(Entries from a dataset)
[Start]
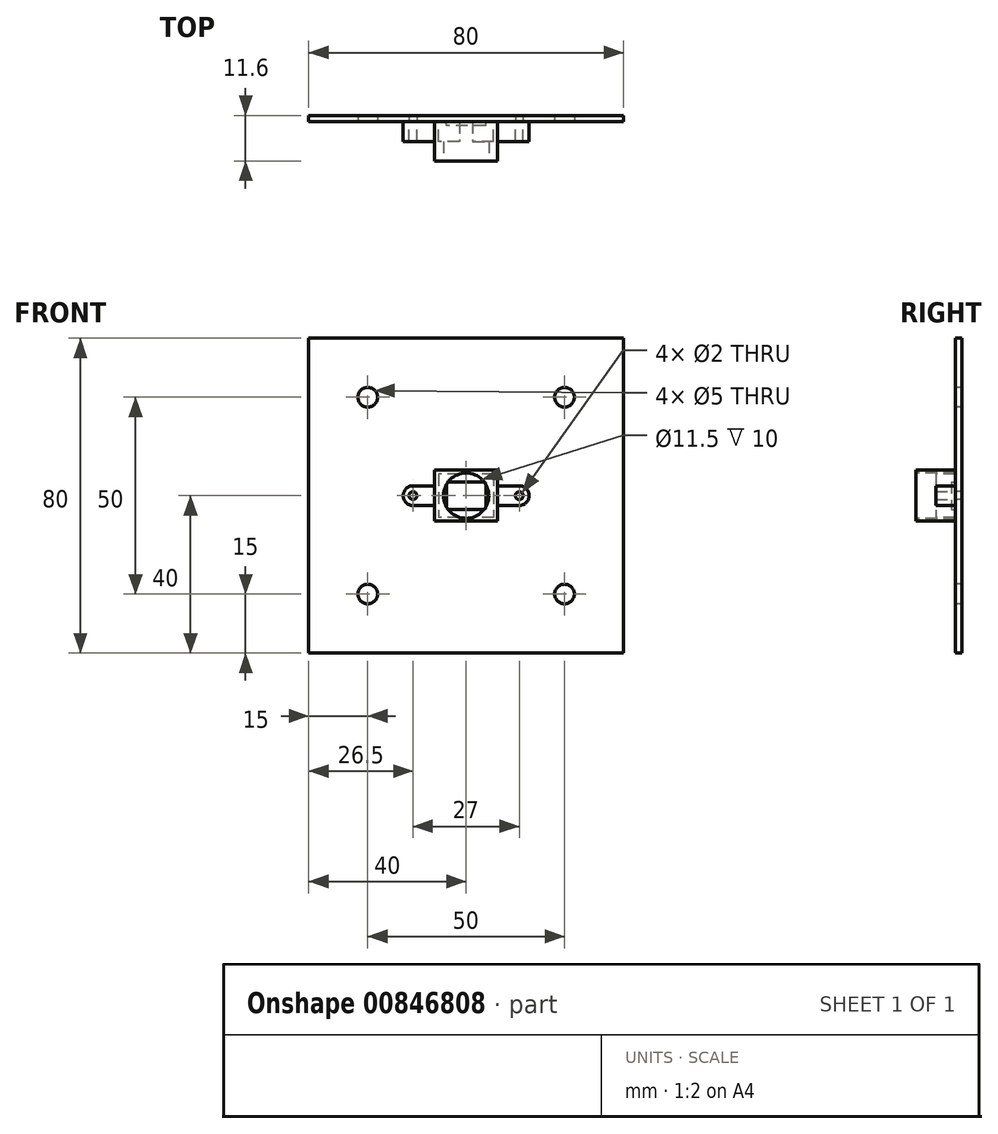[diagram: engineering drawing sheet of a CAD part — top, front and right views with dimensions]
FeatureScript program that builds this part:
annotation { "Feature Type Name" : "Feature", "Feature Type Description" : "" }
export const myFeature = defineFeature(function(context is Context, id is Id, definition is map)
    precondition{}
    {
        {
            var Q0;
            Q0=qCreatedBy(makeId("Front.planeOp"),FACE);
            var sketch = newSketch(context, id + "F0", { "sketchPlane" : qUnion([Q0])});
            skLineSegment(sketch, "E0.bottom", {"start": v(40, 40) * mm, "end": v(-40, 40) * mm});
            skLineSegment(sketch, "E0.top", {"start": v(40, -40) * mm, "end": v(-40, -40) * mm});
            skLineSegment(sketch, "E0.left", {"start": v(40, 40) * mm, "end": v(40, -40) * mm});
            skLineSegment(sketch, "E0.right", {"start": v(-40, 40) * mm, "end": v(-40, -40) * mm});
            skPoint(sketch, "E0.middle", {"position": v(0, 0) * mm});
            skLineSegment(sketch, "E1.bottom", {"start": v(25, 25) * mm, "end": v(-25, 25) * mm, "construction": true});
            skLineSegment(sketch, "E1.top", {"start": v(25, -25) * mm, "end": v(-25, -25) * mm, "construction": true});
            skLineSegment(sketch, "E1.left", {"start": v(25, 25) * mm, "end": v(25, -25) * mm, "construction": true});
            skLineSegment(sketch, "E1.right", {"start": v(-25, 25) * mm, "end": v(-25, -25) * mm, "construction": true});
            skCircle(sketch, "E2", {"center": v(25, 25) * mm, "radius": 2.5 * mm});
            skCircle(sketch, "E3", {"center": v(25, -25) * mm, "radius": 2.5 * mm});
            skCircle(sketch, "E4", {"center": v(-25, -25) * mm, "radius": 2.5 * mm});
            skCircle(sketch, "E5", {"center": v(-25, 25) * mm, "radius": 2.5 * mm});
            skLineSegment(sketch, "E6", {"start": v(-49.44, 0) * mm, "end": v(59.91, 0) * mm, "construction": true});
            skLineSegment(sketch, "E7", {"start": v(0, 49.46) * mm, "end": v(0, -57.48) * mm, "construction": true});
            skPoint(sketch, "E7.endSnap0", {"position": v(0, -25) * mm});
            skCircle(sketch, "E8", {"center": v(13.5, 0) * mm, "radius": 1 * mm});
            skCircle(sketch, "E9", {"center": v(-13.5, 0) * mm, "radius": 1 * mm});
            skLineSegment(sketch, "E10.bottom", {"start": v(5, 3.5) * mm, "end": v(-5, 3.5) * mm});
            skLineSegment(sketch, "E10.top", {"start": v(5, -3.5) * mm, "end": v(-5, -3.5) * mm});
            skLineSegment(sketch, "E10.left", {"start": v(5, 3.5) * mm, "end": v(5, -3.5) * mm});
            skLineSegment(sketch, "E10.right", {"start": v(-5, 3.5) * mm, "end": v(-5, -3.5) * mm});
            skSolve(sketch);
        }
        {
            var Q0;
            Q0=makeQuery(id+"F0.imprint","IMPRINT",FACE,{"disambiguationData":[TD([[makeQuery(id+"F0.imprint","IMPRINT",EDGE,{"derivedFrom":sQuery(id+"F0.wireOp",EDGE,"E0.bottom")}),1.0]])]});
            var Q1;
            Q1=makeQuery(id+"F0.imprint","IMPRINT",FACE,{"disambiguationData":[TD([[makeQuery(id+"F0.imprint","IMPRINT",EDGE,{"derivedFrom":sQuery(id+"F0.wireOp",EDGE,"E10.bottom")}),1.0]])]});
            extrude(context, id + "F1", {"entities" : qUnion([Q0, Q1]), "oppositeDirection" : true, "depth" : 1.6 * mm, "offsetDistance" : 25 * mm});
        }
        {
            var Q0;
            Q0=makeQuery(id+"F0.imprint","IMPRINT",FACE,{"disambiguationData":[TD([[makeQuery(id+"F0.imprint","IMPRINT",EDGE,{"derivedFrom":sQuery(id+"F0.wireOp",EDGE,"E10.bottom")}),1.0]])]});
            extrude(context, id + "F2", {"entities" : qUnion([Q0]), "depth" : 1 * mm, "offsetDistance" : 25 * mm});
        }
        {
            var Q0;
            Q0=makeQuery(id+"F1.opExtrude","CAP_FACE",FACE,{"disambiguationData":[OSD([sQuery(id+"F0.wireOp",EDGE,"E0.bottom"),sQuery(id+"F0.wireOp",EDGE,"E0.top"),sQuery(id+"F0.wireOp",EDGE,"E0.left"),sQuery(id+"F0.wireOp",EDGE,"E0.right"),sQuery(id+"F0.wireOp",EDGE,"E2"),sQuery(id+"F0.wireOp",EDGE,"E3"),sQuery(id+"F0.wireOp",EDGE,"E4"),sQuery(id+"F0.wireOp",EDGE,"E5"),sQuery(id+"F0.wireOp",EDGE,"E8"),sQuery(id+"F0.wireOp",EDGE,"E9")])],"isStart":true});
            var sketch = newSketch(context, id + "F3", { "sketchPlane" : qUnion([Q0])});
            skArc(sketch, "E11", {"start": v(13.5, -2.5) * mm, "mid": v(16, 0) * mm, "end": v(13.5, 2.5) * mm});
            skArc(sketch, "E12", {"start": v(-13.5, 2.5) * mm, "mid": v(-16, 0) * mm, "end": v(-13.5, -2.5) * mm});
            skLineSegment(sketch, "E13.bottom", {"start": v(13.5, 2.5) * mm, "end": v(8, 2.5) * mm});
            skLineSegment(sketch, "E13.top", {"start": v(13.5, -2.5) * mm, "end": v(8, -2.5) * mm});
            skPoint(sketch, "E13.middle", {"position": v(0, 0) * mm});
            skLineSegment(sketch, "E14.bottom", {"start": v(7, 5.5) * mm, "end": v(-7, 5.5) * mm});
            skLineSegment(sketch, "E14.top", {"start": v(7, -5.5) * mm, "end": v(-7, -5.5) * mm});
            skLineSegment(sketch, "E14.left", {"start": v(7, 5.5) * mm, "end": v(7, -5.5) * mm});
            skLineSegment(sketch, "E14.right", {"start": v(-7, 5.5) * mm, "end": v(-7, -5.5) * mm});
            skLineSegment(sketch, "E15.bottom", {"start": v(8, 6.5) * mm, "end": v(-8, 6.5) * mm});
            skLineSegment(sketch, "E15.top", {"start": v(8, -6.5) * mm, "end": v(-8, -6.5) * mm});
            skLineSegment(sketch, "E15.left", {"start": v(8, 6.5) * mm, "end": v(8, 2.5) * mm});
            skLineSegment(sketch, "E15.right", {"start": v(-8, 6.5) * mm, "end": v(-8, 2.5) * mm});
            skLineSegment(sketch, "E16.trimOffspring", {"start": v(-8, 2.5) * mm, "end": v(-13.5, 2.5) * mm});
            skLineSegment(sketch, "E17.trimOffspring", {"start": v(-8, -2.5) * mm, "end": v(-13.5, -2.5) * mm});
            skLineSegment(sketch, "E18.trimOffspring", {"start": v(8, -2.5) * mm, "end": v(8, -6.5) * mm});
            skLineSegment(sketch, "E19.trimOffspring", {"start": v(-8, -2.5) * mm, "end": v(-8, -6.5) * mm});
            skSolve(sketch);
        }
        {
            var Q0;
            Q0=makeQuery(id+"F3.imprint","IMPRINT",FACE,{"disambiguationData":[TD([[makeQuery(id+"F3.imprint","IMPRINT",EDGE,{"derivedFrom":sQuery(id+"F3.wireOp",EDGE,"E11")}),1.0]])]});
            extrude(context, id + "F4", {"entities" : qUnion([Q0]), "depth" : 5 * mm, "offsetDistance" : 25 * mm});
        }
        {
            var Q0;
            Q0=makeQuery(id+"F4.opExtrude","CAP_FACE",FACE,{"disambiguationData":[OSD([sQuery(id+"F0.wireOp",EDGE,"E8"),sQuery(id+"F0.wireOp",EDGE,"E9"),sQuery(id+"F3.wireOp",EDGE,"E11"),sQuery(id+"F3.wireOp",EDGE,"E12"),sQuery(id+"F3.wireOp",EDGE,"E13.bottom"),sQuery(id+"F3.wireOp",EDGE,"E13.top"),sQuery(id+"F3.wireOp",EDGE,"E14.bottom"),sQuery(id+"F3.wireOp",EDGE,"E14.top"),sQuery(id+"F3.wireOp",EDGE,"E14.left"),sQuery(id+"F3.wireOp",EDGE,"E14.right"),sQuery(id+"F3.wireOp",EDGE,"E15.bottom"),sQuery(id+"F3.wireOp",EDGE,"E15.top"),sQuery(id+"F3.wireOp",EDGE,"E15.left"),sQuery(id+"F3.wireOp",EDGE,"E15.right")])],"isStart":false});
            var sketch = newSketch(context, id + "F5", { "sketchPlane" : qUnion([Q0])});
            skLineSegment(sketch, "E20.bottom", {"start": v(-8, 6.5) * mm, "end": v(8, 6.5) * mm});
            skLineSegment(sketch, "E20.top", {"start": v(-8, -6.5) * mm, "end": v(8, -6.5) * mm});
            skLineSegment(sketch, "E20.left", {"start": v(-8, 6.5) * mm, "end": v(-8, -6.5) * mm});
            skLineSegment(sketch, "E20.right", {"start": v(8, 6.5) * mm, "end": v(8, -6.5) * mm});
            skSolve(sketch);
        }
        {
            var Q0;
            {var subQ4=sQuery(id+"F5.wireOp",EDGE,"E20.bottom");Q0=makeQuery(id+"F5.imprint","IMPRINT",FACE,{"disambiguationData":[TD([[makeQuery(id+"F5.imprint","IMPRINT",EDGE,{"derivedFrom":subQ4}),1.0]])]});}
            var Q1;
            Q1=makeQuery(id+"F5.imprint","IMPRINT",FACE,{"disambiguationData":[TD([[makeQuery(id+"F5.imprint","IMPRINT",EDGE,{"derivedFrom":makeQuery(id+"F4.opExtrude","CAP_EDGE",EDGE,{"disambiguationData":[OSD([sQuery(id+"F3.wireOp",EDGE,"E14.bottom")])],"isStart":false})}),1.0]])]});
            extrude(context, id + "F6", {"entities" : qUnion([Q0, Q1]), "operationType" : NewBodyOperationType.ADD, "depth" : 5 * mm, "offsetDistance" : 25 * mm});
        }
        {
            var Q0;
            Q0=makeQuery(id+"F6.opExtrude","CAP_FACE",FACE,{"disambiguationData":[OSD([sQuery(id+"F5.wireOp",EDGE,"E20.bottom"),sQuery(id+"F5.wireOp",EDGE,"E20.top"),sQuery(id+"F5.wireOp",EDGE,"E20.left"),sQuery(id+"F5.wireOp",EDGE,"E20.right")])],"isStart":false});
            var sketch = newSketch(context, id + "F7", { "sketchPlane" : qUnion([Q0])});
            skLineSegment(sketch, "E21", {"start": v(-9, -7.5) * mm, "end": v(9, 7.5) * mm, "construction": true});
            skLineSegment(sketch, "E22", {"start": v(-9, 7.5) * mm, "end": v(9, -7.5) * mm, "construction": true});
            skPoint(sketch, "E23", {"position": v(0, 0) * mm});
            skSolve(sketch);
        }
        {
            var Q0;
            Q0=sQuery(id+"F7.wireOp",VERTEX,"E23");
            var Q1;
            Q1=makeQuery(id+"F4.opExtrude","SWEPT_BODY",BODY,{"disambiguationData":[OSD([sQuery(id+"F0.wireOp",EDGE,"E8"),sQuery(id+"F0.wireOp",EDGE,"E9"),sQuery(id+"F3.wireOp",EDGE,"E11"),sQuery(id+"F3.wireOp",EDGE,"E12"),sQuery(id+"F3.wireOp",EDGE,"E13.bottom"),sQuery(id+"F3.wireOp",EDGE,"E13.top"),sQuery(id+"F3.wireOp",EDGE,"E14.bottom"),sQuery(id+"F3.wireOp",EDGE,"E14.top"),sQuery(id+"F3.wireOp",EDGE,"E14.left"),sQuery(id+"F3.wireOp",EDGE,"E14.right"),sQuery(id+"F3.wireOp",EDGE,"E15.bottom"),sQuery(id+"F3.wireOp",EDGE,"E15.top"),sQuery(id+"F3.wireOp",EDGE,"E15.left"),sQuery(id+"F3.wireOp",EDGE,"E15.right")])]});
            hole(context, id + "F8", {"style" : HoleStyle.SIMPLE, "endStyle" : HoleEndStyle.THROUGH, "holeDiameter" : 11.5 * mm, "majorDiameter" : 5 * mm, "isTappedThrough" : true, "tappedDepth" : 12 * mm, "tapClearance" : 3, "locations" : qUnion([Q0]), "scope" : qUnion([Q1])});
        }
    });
[End]
- Task objective:
Count the lines in the entries that contain the string "skPoint", matching case exactly, and give only the number.

- Complete response:
4